In this project we use Deep Q Networks to train our agent to navigate inside a Unity 3D world and collect good bananas and avoiding bad ones. The problem is considered solved if we have an average score of 13 or more over 100 episodes. The agents trained here had an average score of a little more than 16 after training for 2000 episodes.
Here we are using a Deep Q-Network in conjunction with Replay Buffer and Fixed-Q, both of which address problems in Deep Q-Networks and improve their performance.
Deep Q-Networks are function approximators where you give in the current state and it gives out which action to take. Here the Deep Q-Network takes the current state as the input, which in our case is 37 followed by two hidden layers each with 64 nodes and ReLU activations, ending on the fully output layer of size 4 (number of actions).

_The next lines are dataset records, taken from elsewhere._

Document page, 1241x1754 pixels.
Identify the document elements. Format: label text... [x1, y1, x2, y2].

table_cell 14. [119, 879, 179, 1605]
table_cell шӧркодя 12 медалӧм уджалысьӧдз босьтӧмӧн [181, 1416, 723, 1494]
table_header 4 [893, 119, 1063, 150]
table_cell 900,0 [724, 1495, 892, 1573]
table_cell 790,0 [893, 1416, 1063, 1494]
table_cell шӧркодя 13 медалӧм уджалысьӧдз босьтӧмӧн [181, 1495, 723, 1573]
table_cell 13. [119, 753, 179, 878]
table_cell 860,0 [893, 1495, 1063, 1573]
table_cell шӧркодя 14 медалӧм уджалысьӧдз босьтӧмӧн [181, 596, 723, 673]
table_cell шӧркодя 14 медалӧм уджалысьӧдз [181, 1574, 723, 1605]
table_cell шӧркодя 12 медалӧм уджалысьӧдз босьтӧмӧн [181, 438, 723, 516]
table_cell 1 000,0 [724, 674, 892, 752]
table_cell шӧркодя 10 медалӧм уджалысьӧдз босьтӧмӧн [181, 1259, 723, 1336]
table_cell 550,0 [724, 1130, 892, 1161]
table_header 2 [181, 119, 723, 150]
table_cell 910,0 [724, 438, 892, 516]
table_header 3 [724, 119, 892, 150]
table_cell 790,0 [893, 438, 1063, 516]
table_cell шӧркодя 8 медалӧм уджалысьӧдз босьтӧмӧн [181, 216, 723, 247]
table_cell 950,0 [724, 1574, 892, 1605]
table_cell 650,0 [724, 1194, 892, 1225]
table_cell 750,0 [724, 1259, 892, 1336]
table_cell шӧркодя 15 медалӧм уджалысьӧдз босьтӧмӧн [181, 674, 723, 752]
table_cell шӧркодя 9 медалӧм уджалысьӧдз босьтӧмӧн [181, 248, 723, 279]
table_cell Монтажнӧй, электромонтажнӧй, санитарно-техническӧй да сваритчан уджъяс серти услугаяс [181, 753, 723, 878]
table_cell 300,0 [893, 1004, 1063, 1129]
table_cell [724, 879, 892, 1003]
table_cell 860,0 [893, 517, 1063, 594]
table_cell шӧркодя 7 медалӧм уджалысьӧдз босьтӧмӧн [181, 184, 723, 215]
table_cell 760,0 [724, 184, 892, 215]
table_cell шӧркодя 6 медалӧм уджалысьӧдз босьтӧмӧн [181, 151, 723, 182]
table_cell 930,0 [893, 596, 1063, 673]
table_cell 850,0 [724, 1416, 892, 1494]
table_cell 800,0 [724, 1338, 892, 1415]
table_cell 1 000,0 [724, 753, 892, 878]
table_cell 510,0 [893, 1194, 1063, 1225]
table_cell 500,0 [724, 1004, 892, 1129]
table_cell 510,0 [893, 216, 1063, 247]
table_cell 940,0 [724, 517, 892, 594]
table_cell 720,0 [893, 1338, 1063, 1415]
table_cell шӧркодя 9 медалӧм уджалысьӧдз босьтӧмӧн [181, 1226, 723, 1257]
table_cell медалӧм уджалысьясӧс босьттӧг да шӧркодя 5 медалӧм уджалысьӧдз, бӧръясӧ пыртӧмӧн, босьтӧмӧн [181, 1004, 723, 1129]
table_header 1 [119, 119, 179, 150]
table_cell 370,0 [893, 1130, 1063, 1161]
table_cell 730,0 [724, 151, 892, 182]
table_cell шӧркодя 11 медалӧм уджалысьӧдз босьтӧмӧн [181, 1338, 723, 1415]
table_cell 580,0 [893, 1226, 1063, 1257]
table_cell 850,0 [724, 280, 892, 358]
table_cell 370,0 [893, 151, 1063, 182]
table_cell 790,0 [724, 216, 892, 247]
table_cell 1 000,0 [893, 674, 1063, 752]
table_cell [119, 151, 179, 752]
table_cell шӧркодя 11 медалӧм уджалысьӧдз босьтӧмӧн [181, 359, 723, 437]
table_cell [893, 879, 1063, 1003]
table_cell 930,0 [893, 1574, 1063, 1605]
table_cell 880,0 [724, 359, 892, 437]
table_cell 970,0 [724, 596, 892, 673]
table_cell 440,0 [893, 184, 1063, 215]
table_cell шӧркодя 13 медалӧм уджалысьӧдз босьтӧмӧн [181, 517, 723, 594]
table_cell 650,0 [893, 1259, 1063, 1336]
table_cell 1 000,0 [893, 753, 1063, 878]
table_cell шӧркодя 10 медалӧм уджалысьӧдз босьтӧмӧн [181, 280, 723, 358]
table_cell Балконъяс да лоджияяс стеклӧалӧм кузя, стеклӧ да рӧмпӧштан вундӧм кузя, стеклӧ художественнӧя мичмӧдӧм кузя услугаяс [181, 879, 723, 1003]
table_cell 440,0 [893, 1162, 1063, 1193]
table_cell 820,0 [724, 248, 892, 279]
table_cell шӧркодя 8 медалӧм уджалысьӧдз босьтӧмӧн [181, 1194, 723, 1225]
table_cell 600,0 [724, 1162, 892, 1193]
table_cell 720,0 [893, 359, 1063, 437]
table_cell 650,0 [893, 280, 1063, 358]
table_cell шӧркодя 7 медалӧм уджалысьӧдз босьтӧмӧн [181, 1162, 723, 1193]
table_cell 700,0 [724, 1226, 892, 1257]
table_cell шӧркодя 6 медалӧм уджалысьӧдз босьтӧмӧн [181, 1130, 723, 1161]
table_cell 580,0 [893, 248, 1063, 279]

Since Deep Q-Networks are function approximators, while training if you update a value everything around it gets updated, this means the target value we are chasing also gets changed. We then are chasing a moving target. To address this we keep another copy of the network which is not changed for a time period while training and use the q values from it while training. This network is also called target network since we pull out targets from this networks.
Actions and next states are highly correlated. A set of actions may lead us to keep reaching similar states which may result in our network favouring particular set of actions which in turn may reduce the possibility of exploration. Another situation might be where a particular state may not comeby very often and we are unable to train our network on these states. Replay Buffer addresses this problem by saving experiences and then training our network by randomly sampling from this buffer thus breaking away from the action/next-state correlation.
We use epsilon greedy policy to encourage exploration. At the beginning we want to explore as much as possible and reduce the exploration towards the end when we have a better sense of all the states. To do this we use epsilon decay.
- Number of episodes : 2000
- Timesteps per episode : 1000
- Epsilon range : 1.0 - 0.01
- Epsilon decay : 0.995
Neural Network Architecture:
Input Layer(37) -> Fully Connected Layer(64) -> ReLU -> Fully Connected Layer(64) -> ReLU -> Output Layer(4)
Using the above techniques we solve the problem in around 600 episodes. We reach a score of a little over 26 after training for 2000 episodes. Here is the Scores vs Episodes graph of our training.
We can further improve this agent by applying Experienced Replay Buffer, Double DQN, Dueling DQN or a combination of all of the above which is also referred to as Rainbow DQN.
As a further challenge we can use raw pixels as our input and try to solve the environment.